Theatrical Depictions of Survivor Stories
USC Shoah Foundation and National Jewish Theater Foundation Collaborate to Launch ‘This is What I’ve Scene,’ First Ever Theater-Related Activity To Be Provided to Students Worldwide Via IWitness Website
Los Angeles, Dec. 8, 2015 – USC Shoah Foundation – The Institute for Visual History and Education and the National Jewish Theater Foundation and its Holocaust Theater International Initiative have developed a new theater-based activity for the Institute’s IWitness website that guides secondary students to develop historical narrative monologues using testimonies of Holocaust survivors, witnesses and liberators.
Called “This is what I’ve ‘Scene’: Theatrical Depictions of Survivor Stories,” the activity was authored by the National Jewish Theater Foundation, which celebrates creativity and preserves Jewish culture in the performing arts.
Using the activity, students will construct a monologue, and learn how to dramatically enhance their presentation by creating and staging tableaus, which give the monologue added visual interest and help to illuminate the stories.
Arnold Mittelman, the National Jewish Theater Foundation’s producing artistic director, (and NJTF consultant Mira Hirsch, artistic associate and director of education for Theatrical Outfit, Atlanta) worked with USC Shoah Foundation’s Education Department to create the new activity. Mittelman, a director, producer and educator who has created almost 300 diverse plays, musicals and special events, helped found or lead five major nonprofit theaters. In 2007, he was named president and producing artistic director of the National Jewish Theater Foundation, which celebrates and preserves Jewish culture in the performing arts.
“The National Jewish Theater Foundation through its Holocaust Theater International Initiative remembers and teaches the lessons of the Holocaust using theater related research, education and production,” Mittelman said. “Theater in all its manifestations can and must provide a moral compass for future generations. We are proud to provide to IWitness the creative resource ‘This is What I’ve Scene’ and other future activities that have the capability of achieving that goal.”
Now used in all 50 states and 60 countries, IWitness was developed by USC Shoah Foundation to connect secondary school students with the audio-visual testimonies of survivors and witnesses of the Holocaust and other genocides in its Visual History Archive to motivate them to do their part to build a better world.
According to research, students’ interest in helping others increased by up to 28 percent after they engaged with IWitness. According to research, students reported up to a 28 percent increase in an interest in helping others after they engaged with IWitness. They also reported a 30 percent improvement in their critical thinking skills. In all, 72 percent of students surveyed said they benefitted from using IWitness.
IWitness, which is a free program, provides teachers with an array of student-centered activities designed to engage multiple literacies, across disciplines from civics, government and history to poetry, art and ethics. Educators can tailor lessons appropriate for their classrooms.

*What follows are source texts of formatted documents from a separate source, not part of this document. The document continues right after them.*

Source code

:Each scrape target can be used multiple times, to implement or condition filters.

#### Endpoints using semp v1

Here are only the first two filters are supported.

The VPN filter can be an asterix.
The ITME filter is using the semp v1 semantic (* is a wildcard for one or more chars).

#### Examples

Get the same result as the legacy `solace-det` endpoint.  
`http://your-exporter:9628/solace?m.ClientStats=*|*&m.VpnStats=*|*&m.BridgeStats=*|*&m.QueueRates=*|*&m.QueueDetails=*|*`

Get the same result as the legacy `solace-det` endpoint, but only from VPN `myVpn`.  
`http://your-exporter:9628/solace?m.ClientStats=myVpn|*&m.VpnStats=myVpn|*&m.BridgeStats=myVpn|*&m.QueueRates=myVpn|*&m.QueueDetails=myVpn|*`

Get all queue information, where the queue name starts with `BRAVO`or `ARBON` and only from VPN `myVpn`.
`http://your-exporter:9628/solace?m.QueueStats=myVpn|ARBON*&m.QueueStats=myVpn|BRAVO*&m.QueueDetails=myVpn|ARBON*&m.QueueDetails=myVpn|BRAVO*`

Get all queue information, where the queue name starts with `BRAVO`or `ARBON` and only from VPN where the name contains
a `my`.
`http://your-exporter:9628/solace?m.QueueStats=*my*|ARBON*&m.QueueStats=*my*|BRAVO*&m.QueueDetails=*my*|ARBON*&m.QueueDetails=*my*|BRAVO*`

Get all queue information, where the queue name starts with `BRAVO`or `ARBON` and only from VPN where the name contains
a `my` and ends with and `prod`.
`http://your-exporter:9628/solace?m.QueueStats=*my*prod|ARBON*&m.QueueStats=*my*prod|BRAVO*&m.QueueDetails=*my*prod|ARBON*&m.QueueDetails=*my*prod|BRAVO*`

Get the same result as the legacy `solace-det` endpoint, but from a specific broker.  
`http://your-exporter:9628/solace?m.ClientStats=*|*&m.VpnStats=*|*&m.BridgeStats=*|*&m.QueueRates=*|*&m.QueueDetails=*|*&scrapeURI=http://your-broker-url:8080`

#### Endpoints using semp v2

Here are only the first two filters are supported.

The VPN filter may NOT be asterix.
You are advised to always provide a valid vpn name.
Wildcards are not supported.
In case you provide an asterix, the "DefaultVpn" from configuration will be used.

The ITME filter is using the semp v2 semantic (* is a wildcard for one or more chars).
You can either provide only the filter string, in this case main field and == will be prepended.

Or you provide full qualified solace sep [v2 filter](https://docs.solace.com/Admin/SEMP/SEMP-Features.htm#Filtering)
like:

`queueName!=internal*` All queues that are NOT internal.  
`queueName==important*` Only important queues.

IWitness aligns with Common Core standards and was named as one of the “Top 25 Websites for Teaching and Learning” by the American Association of School Librarians in 2012.
“We’re excited about working with the National Jewish Theater Foundation on this new activity,” said USC Shoah Foundation Executive Director Kori Street. “They bring an expertise in the performing arts that matches perfectly with our work in educating young people about being responsible citizens.”